By Sarah Chen | May 19, 2026
Stocks slid for a second day Tuesday as fresh inflation concerns pushed Treasury yields higher and fueled a rotation from growth into defensive sectors. The S&P 500 fell 0.4%. The Dow lost 95 points. The Nasdaq declined 0.6%.
The catalyst was an unexpected uptick in the Producer Price Index for April, which rose 0.3% month-over-month against expectations of 0.1%. Core PPI, excluding food and energy, came in at 0.3% as well. The data raised concerns that disinflation had stalled, reinforcing the Fed’s higher-for-longer narrative.
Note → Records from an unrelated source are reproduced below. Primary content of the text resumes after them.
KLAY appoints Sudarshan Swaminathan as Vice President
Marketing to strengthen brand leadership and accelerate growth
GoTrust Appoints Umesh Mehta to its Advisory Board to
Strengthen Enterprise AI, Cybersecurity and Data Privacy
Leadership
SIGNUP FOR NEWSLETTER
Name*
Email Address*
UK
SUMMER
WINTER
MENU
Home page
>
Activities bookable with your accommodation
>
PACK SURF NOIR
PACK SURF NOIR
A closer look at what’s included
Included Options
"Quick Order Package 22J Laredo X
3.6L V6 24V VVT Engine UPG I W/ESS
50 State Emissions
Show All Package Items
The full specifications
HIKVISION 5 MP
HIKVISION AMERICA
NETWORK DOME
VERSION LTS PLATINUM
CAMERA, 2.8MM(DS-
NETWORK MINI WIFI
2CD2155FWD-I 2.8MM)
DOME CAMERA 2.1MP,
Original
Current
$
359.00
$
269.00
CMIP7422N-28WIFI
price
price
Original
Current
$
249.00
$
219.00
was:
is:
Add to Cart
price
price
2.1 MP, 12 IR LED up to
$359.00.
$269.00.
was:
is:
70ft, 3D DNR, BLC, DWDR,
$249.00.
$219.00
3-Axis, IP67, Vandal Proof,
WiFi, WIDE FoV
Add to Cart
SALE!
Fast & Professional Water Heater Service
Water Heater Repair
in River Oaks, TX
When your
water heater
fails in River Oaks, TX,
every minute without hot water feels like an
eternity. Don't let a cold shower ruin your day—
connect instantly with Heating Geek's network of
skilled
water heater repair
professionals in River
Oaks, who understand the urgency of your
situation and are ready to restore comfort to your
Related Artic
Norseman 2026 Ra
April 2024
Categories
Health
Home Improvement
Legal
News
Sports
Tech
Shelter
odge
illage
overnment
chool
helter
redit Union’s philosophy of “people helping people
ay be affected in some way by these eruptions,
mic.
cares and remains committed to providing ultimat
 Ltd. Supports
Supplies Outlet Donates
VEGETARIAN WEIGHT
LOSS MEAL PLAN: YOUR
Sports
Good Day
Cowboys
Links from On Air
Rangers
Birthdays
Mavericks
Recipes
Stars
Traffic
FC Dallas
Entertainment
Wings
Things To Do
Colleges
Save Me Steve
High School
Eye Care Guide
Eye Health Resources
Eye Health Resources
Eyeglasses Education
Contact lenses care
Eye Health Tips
The 10-year Treasury yield rose 6 basis points to 4.41%. The 2-year yield, more sensitive to Fed policy expectations, climbed 8 basis points to 4.68%.
Defensive sectors outperformed. Utilities added 0.7%. Consumer staples rose 0.4%. Healthcare was flat. On the losing side, technology fell 0.8%, consumer discretionary dropped 1.1%, and real estate declined 0.9%.
Morningstar published a note recommending investors reallocate from growth to value, citing the rate environment. The Russell 1000 Value Index outperformed its growth counterpart by 0.7 percentage points on the day.